• Items from a dataset

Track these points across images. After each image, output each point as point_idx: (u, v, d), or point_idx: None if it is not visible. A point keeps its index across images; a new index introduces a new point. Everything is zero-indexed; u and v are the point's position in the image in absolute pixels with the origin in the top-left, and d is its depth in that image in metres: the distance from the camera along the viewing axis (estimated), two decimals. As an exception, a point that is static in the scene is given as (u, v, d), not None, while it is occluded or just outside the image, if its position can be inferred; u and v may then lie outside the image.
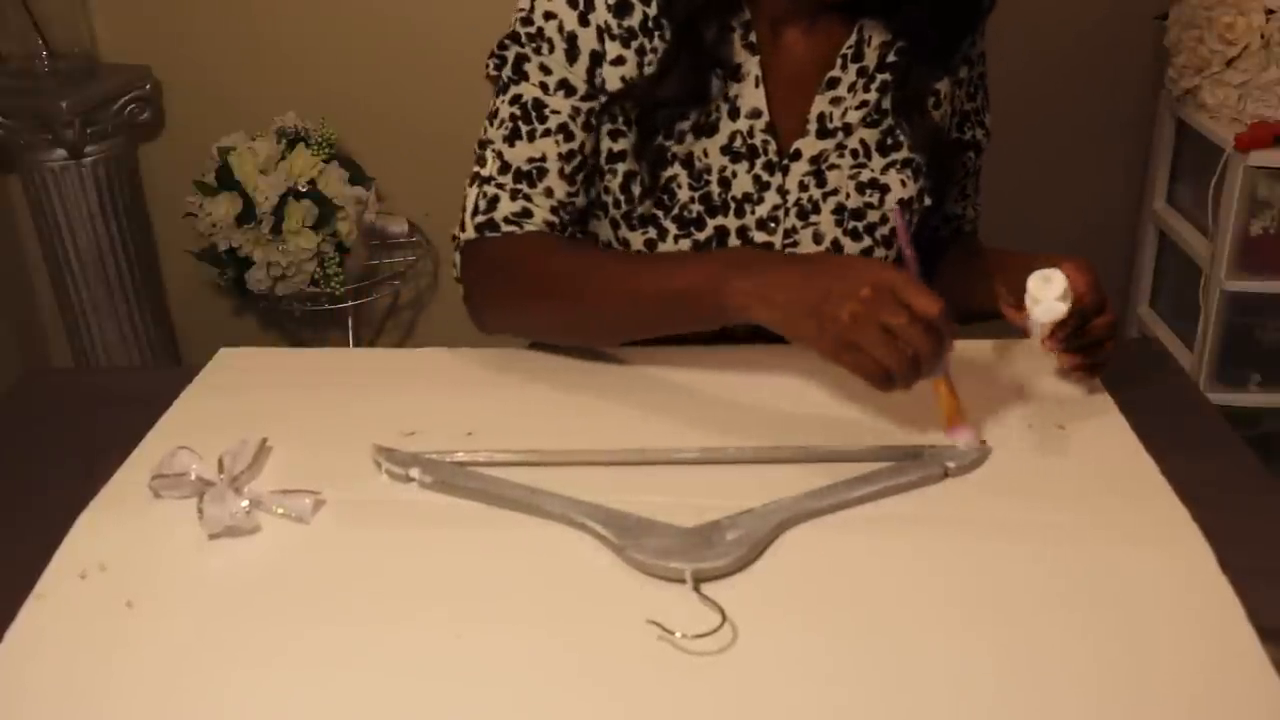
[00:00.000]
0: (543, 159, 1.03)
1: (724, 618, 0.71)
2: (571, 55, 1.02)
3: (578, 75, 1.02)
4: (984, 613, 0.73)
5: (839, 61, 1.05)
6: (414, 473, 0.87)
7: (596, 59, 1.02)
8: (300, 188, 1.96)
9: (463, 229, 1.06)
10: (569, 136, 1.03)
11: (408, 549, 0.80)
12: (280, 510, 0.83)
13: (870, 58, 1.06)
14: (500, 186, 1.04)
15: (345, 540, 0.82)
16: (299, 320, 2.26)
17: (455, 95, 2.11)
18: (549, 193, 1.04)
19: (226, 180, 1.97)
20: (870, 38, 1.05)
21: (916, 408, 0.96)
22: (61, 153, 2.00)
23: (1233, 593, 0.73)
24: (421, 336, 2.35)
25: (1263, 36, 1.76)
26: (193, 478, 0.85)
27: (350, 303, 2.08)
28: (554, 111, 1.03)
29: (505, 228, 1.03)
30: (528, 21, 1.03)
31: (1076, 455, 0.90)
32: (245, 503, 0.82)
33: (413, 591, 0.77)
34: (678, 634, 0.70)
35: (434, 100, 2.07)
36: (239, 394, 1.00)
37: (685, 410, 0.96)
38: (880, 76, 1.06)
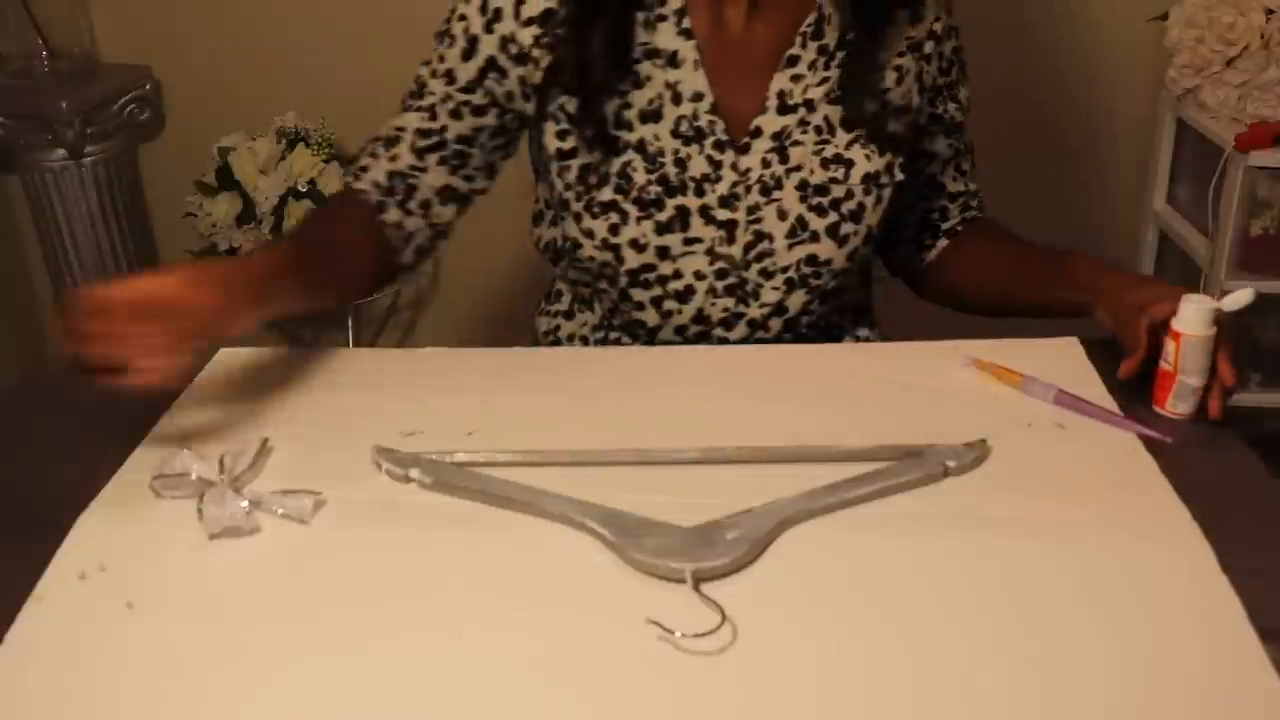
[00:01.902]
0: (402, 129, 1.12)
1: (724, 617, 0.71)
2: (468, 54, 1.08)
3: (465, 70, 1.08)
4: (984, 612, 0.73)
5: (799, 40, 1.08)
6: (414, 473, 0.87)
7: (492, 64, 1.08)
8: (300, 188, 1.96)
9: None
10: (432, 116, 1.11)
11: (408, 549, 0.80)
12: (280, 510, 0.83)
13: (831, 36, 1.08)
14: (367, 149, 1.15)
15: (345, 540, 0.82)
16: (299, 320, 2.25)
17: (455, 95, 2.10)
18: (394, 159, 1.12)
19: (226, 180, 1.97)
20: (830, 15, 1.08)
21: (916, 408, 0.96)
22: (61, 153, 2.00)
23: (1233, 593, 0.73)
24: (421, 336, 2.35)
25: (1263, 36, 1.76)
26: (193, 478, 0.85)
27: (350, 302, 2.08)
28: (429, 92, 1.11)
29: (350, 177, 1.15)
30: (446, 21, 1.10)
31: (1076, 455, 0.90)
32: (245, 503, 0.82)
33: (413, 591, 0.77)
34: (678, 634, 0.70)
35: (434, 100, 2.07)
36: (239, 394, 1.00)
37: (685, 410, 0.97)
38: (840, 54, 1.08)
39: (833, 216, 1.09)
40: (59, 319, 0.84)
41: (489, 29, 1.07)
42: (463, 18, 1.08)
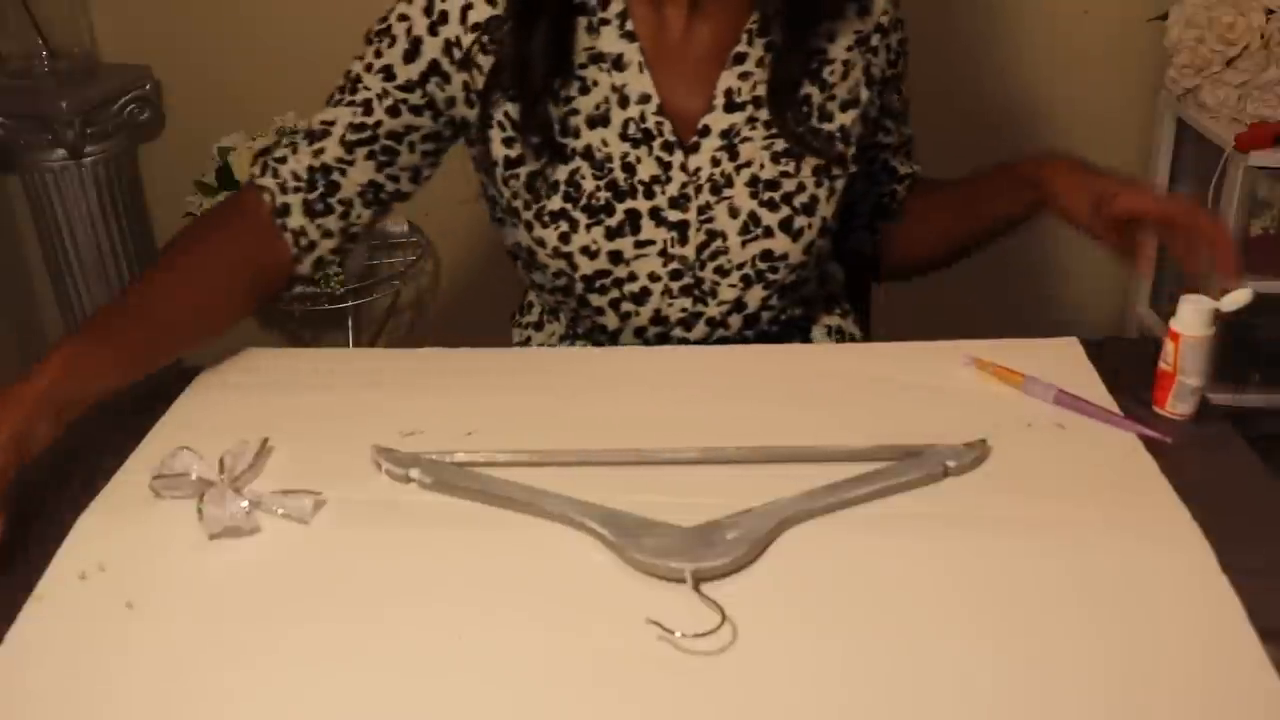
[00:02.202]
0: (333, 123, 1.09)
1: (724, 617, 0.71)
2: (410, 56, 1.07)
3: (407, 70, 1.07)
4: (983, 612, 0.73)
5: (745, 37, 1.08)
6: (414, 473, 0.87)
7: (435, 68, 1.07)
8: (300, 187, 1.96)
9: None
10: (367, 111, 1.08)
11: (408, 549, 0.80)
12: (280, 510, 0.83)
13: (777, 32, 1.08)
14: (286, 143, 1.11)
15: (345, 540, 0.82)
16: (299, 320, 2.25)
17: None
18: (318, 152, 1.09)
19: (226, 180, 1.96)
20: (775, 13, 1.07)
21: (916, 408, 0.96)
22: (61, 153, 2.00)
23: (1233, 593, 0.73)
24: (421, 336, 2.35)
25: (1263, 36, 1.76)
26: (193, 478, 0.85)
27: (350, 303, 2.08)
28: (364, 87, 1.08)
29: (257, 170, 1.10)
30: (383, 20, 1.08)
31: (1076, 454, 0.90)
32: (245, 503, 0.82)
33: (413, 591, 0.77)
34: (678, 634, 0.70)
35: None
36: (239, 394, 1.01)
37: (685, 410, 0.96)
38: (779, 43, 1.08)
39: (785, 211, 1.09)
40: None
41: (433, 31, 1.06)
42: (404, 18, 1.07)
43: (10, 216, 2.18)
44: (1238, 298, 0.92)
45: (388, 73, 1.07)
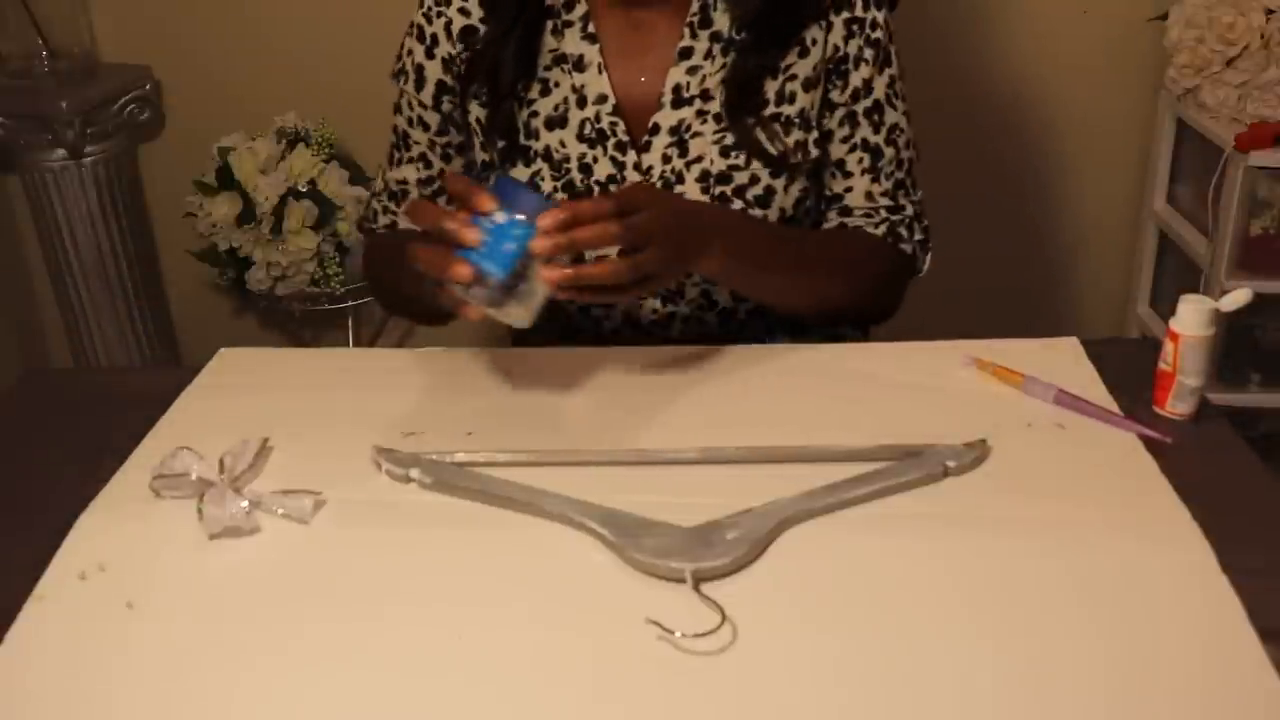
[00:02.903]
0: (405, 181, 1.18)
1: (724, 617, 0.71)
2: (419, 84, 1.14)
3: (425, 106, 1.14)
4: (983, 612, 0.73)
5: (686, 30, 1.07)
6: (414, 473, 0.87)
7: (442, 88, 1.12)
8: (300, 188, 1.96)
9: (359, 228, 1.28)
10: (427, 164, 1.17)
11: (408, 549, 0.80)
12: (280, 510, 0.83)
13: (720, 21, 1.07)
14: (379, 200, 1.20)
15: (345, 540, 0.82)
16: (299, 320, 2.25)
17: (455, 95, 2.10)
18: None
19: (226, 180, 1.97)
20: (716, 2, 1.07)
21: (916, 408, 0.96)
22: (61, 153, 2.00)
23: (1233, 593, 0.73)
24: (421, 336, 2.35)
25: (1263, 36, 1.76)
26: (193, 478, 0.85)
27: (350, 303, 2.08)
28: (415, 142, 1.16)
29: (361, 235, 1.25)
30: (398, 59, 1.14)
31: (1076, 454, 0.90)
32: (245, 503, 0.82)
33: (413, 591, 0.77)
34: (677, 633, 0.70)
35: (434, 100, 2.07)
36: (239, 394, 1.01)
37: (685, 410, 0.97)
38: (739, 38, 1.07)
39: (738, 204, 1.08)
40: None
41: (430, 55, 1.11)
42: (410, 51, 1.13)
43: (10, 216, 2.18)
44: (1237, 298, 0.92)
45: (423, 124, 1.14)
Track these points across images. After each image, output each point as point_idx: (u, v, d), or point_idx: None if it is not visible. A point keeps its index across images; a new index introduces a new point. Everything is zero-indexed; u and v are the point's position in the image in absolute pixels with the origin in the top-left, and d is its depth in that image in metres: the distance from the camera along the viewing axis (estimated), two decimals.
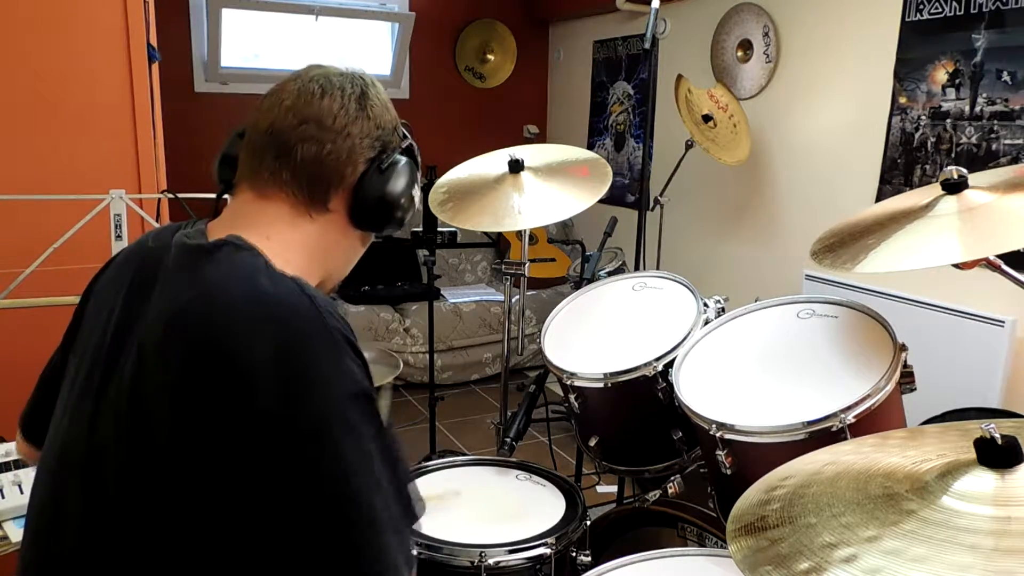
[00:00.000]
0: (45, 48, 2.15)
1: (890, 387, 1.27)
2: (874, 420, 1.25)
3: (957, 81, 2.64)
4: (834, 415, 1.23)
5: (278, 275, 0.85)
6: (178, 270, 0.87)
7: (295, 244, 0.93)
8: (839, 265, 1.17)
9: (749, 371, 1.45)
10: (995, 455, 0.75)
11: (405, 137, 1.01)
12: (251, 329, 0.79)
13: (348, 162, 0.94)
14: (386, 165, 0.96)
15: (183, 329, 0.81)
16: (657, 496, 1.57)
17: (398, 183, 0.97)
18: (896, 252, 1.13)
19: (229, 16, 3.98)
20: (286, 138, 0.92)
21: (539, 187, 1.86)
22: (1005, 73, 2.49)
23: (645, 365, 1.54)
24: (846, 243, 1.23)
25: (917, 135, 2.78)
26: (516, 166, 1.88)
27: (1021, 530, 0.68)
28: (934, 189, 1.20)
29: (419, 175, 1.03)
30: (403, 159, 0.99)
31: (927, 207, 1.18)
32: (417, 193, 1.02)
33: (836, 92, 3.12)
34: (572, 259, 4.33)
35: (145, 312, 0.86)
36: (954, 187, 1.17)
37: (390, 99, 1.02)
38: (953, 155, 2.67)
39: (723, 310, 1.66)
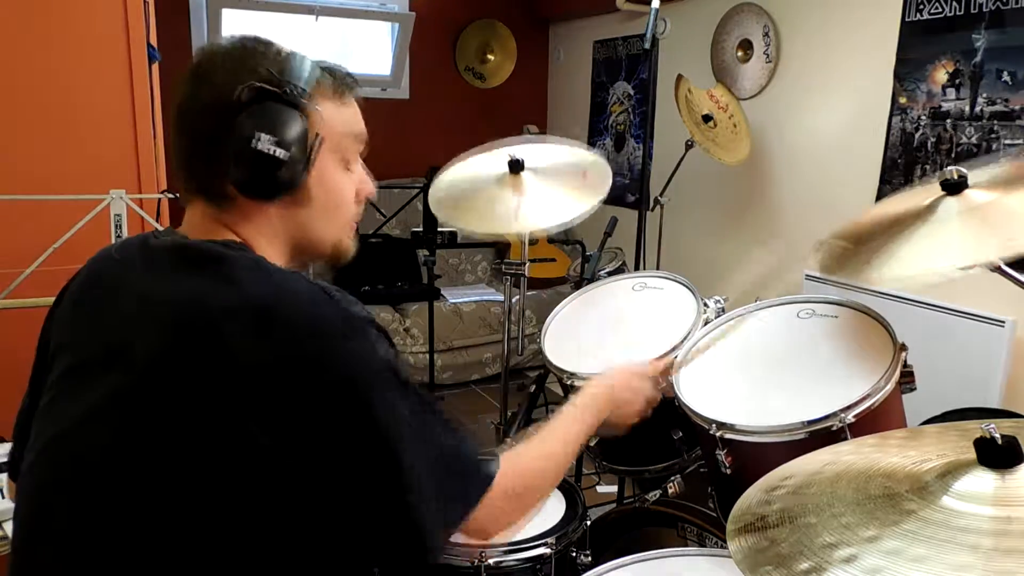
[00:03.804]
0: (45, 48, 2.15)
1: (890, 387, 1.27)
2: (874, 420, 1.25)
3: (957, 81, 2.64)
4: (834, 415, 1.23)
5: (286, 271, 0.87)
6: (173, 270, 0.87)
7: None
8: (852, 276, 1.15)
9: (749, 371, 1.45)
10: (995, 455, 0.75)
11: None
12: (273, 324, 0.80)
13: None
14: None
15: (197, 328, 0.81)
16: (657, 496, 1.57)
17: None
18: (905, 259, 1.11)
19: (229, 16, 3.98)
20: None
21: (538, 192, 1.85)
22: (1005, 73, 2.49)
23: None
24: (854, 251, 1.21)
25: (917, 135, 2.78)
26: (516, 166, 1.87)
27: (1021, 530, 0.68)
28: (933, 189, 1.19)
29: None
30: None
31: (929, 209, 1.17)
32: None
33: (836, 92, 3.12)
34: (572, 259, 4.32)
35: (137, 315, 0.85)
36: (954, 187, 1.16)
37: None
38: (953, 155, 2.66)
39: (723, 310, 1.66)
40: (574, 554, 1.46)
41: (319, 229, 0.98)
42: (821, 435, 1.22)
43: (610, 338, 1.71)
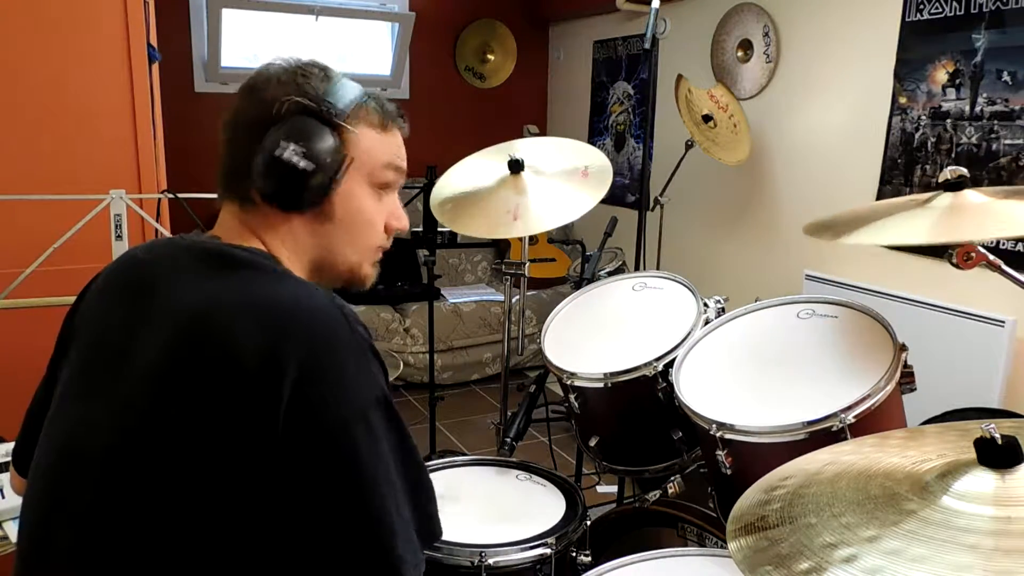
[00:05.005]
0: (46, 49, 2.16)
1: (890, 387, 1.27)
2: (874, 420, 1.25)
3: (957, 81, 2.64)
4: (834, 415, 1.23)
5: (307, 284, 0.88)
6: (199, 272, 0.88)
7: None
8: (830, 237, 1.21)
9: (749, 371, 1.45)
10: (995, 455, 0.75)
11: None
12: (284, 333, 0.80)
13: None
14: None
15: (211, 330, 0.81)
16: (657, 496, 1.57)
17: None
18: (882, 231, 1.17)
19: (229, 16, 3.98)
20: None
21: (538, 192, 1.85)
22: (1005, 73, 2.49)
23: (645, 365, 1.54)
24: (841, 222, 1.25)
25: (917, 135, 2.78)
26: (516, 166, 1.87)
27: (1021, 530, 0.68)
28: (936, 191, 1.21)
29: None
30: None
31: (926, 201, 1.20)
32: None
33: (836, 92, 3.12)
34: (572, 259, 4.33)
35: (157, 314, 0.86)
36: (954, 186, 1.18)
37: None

• Exercise details
Verbatim transcription needed, from the opening line of the entries above through the line containing "42: (463, 18, 1.08)"; pictures do not belong in it.

• Output below
Track these points across images. After each image, output each point as point_idx: (u, v, d), or point_idx: None if it is not visible. A point keeps its index across images; a new index introduces a new point. Everything is zero-indexed; u and v are the point's position in the image in absolute pixels with the origin in the top-left, and d is its depth in that image in metres: the distance from the camera along the viewing axis (estimated), two decimals. As an exception, a point that is static in the scene is given as (u, v, d), not None, while it is occluded or just outside the image, if its position can be inferred; u and v may then lie outside the image.
[00:00.000]
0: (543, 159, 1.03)
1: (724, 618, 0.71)
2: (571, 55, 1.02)
3: (578, 75, 1.02)
4: (984, 613, 0.73)
5: (839, 61, 1.05)
6: (414, 473, 0.87)
7: (596, 59, 1.02)
8: (300, 188, 1.96)
9: (463, 229, 1.06)
10: (569, 136, 1.03)
11: (408, 549, 0.80)
12: (280, 510, 0.83)
13: (870, 58, 1.06)
14: (500, 186, 1.04)
15: (345, 540, 0.82)
16: (299, 320, 2.26)
17: (455, 95, 2.11)
18: (549, 193, 1.04)
19: (226, 180, 1.97)
20: (870, 38, 1.05)
21: (916, 408, 0.96)
22: (61, 153, 2.00)
23: (1233, 593, 0.73)
24: (421, 336, 2.35)
25: (1263, 36, 1.76)
26: (193, 478, 0.85)
27: (350, 303, 2.08)
28: (554, 111, 1.03)
29: (505, 228, 1.03)
30: (528, 21, 1.03)
31: (1076, 455, 0.90)
32: (245, 503, 0.82)
33: (413, 591, 0.77)
34: (678, 634, 0.70)
35: (434, 100, 2.07)
36: (239, 394, 1.00)
37: (685, 410, 0.96)
38: (880, 76, 1.06)
[00:01.902]
0: (402, 129, 1.12)
1: (724, 617, 0.71)
2: (468, 54, 1.08)
3: (465, 70, 1.08)
4: (984, 612, 0.73)
5: (799, 40, 1.08)
6: (414, 473, 0.87)
7: (492, 64, 1.08)
8: (300, 188, 1.96)
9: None
10: (432, 116, 1.11)
11: (408, 549, 0.80)
12: (280, 510, 0.83)
13: (831, 36, 1.08)
14: (367, 149, 1.15)
15: (345, 540, 0.82)
16: (299, 320, 2.25)
17: (455, 95, 2.10)
18: (394, 159, 1.12)
19: (226, 180, 1.97)
20: (830, 15, 1.08)
21: (916, 408, 0.96)
22: (61, 153, 2.00)
23: (1233, 593, 0.73)
24: (421, 336, 2.35)
25: (1263, 36, 1.76)
26: (193, 478, 0.85)
27: (350, 302, 2.08)
28: (429, 92, 1.11)
29: (350, 177, 1.15)
30: (446, 21, 1.10)
31: (1076, 455, 0.90)
32: (245, 503, 0.82)
33: (413, 591, 0.77)
34: (678, 634, 0.70)
35: (434, 100, 2.07)
36: (239, 394, 1.00)
37: (685, 410, 0.97)
38: (840, 54, 1.08)
39: (833, 216, 1.09)
40: (59, 319, 0.84)
41: (489, 29, 1.07)
42: (463, 18, 1.08)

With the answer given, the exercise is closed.